I would say “My brother and I went to school together…” The rule of thumb I was taught was to remove the “my brother and” and examine the rest of the sentence…“I went to school …”

However, if these are not the subject of the sentence, the word usage is different…“She went to school with me and my brother” would be the most natural usage.

Another way of expressing sentence 1 is to say “compared to my brother, I am really different .”

Another way of expressing sentence 1 is to say “compared to my brother, I am really different .”

In German we say “der Esel nennt sich stets zuerst” (the donkey always puts himself first), a great reminder of the personal humility aspect, it sounds so much better to say “My friend and I” rather than “I and my friend”…

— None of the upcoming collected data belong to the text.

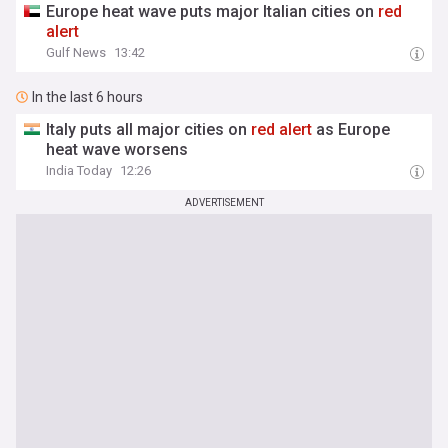
Europe heat wave puts major Italian cities on
red
alert
Gulf News
13:42
In the last 6 hours
Italy puts all major cities on
red
alert
as Europe
heat wave worsens
India Today
12:26
ADVERTISEMENT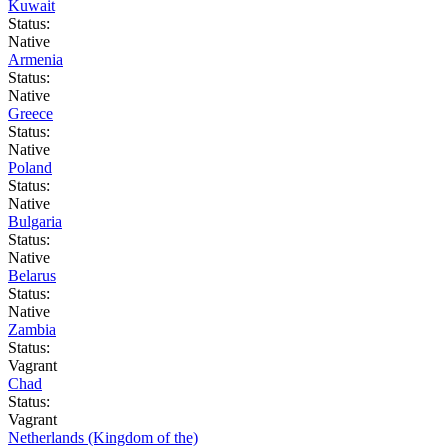
Kuwait
Status:
Native
Armenia
Status:
Native
Greece
Status:
Native
Poland
Status:
Native
Bulgaria
Status:
Native
Belarus
Status:
Native
Zambia
Status:
Vagrant
Chad
Status:
Vagrant
Netherlands (Kingdom of the)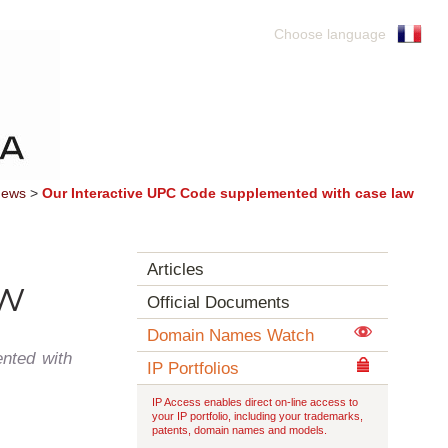
Choose language
ews
>
Our Interactive UPC Code supplemented with case law
Articles
aw
Official Documents
Domain Names Watch
nted with
IP Portfolios
IP Access enables direct on-line access to
your IP portfolio, including your trademarks,
patents, domain names and models.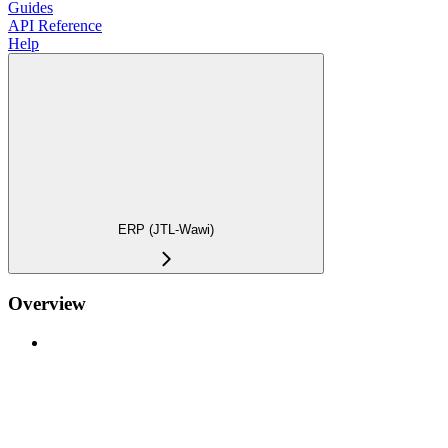
Guides
API Reference
Help
ERP (JTL-Wawi)
Overview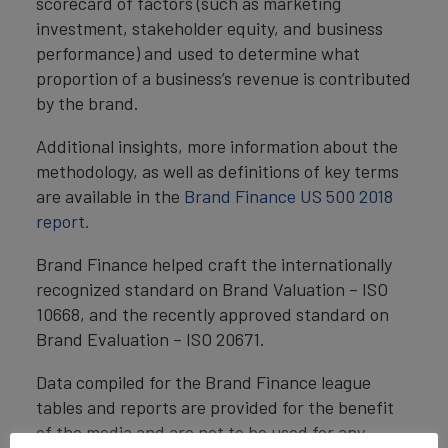
scorecard of factors (such as marketing
investment, stakeholder equity, and business
performance) and used to determine what
proportion of a business’s revenue is contributed
by the brand.
Additional insights, more information about the
methodology, as well as definitions of key terms
are available in the
Brand Finance US 500 2018
report.
Brand Finance helped craft the internationally
recognized standard on Brand Valuation – ISO
10668, and the recently approved standard on
Brand Evaluation – ISO 20671.
Data compiled for the Brand Finance league
tables and reports are provided for the benefit
of the media and are not to be used for any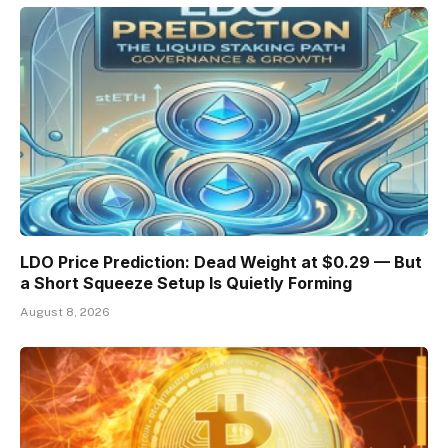
LDO Price Prediction: Dead Weight at $0.29 — But
a Short Squeeze Setup Is Quietly Forming
August 8, 2026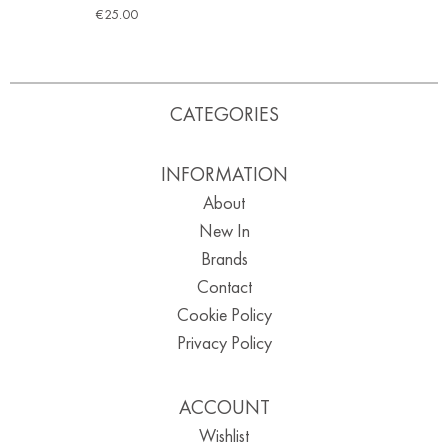
€
25.00
CATEGORIES
INFORMATION
About
New In
Brands
Contact
Cookie Policy
Privacy Policy
ACCOUNT
Wishlist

At a conversational level ‘Me and my brother are really different’ would be acceptable. However, at a publication level, an editor would change that sentence to ‘My brother and I are quite different’. As djvlbass remarked, the first person pronoun is always last in a series. Consider how strange it would sound to say ‘My aunt, I, my brother, and my neighbor went on a picnic.’

The paraphrase ‘I am different ___ my brother’ would indicate ‘from’ in this context since you are emphasizing a separation between your brother and yourself. At a publication level, I would suggest ‘I am not the same as my brother’.

Its really tough learning a new language, isn’t it? The tables are turned as I try to learn Spanish.